# Your instructions
With the first line below as the start and the line containing "alle formulieren aangepast." as the end, copy every line between them exactly, ends included.

##########

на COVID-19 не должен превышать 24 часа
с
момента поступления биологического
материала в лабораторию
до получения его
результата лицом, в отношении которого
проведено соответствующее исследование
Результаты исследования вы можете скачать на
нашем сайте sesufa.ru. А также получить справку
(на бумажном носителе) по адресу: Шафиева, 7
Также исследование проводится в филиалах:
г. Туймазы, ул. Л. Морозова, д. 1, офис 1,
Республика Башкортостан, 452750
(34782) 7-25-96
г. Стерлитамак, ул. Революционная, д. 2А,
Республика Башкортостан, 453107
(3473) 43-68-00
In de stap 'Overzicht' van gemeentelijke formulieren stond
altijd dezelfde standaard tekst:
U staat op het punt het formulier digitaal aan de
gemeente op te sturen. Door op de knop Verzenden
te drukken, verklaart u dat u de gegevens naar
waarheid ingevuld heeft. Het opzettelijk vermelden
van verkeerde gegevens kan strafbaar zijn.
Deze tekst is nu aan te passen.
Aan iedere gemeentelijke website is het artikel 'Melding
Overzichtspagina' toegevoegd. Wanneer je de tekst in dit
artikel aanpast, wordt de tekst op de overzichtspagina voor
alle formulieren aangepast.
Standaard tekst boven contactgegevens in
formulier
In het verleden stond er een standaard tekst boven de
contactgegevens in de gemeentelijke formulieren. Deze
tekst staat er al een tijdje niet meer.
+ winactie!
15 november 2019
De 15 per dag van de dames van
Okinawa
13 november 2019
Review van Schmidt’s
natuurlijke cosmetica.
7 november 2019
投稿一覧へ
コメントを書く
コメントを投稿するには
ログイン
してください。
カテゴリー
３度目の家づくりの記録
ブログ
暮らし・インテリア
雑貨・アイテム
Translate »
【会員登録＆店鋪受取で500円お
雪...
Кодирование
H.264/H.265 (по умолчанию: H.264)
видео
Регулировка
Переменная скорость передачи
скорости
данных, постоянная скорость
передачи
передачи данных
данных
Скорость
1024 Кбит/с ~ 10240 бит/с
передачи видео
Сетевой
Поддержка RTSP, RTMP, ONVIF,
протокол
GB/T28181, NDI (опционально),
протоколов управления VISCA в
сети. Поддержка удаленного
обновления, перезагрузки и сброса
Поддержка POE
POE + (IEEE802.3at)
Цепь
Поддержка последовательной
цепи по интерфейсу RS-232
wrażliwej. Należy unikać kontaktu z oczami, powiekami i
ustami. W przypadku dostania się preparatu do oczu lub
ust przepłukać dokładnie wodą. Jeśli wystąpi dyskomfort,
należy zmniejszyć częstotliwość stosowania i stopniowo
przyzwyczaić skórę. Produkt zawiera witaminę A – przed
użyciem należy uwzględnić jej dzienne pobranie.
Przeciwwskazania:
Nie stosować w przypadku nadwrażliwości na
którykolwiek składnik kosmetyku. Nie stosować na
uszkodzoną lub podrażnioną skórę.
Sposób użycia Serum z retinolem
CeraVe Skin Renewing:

##########

# Exercise response
на COVID-19 не должен превышать 24 часа
с
момента поступления биологического
материала в лабораторию
до получения его
результата лицом, в отношении которого
проведено соответствующее исследование
Результаты исследования вы можете скачать на
нашем сайте sesufa.ru. А также получить справку
(на бумажном носителе) по адресу: Шафиева, 7
Также исследование проводится в филиалах:
г. Туймазы, ул. Л. Морозова, д. 1, офис 1,
Республика Башкортостан, 452750
(34782) 7-25-96
г. Стерлитамак, ул. Революционная, д. 2А,
Республика Башкортостан, 453107
(3473) 43-68-00
In de stap 'Overzicht' van gemeentelijke formulieren stond
altijd dezelfde standaard tekst:
U staat op het punt het formulier digitaal aan de
gemeente op te sturen. Door op de knop Verzenden
te drukken, verklaart u dat u de gegevens naar
waarheid ingevuld heeft. Het opzettelijk vermelden
van verkeerde gegevens kan strafbaar zijn.
Deze tekst is nu aan te passen.
Aan iedere gemeentelijke website is het artikel 'Melding
Overzichtspagina' toegevoegd. Wanneer je de tekst in dit
artikel aanpast, wordt de tekst op de overzichtspagina voor
alle formulieren aangepast.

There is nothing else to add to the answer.